Les Frères Karamazov (1879-1880).Dostoïevski reprend le motif de la famille dans son dernier roman, qui devait constituer la première partie de l'Hagiographie d'un grand pécheur, où l'on aurait suivi l'itinéraire d'un homme, complice d'un crime dans son enfance, sur le chemin difficile du rachat. C'est le récit d'un conflit familial, qui conduit à la mort du père, autour de personnages dont les interrogations métaphysiques structurent le roman, au sein duquel ces « livres philosophiques » (« la Confession d'un cœur brûlant », « Pro et contra », « la Légende du grand inquisiteur ») occupent une place centrale. Le dernier fils Karamazov, Aliocha, novice dans un monastère voisin, sert de révélateur à ses deux frères : ils se confient à cette figure duelle, qui tient à la fois de la sainteté, par sa vocation et sa douceur, et de la sensualité, par ses origines familiales.
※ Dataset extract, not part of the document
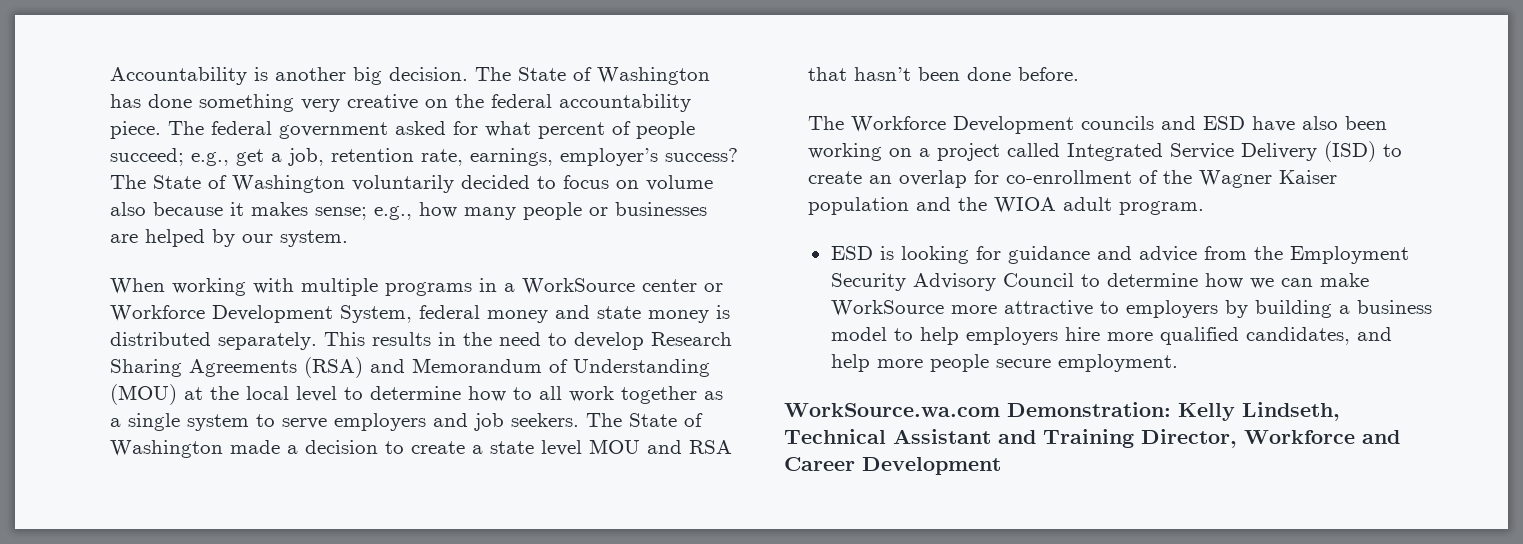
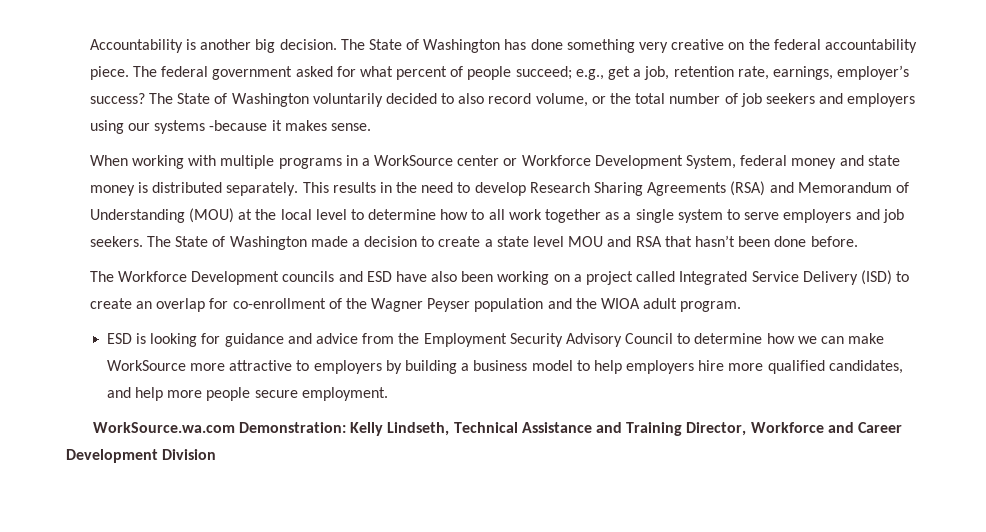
[563,175,714,191] [110,202,708,220] [110,229,349,247] focus on volume also because it makes sense; e.g., how many people or businesses are helped by our system. -> [458,93,916,107] [89,120,371,134] also record volume, or the total number of job seekers and employers using our systems -because it makes sense.
[1279,170,1338,184] Kaiser -> [427,298,471,312] Peyser
[893,429,991,444] Assistant -> [521,422,592,433] Assistance
(1001, 466) none -> [162,449,217,460] Division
Avec les Frères Karamazov, Dostoïevski voulait donner une épopée à la fois sociale et philosophique sur la Russie passée, présente et à venir. Les trois frères Karamazov incarnent en effet des types récurrents dans l'œuvre de Dostoïevski. C'est à travers la figure d'Aliocha, dont l'amour est montré comme exerçant son action sur le cours des choses et qui, à la fin du roman, est engagé par son starets à accomplir son chemin dans le monde, que se disent les aspirations, les convictions, mais aussi les déchirements de l'auteur.

Le Journal d'un écrivain (1873-1881).Lorsqu'il achève les Frères Karamazov, Dostoïevski est au comble de sa gloire. Celle-ci lui vient non seulement de ses romans mais d'une publication régulière, dont il est le seul auteur, le Journal d'un écrivain (1871-1881), dans lequel il livre ses réflexions sur les événements récents, faits divers, évolutions sociales, bouleversements politiques... et grâce auquel il est en dialogue permanent avec son public. Le tirage est considérable ; l'écrivain y donne parfois des nouvelles, comme la Douce (1876), un de ses chefs-d'œuvre. Il y exprime aussi sa conception du monde d'une manière beaucoup plus théorique et univoque que dans ses romans : la question des destinées et de la mission du peuple russe y occupe une place essentielle et c'est sur ce sujet qu'il revient encore une fois dans sa dernière apparition en public, à l'occasion de l'inauguration d'un monument à Pouchkine, où il fait un discours qui reprend les grandes lignes de sa pensée. La cérémonie a lieu le 8 juin 1880 et, le 27 janvier 1881, il succombe à une brutale hémorragie. Une foule immense accompagne ses obsèques solennelles.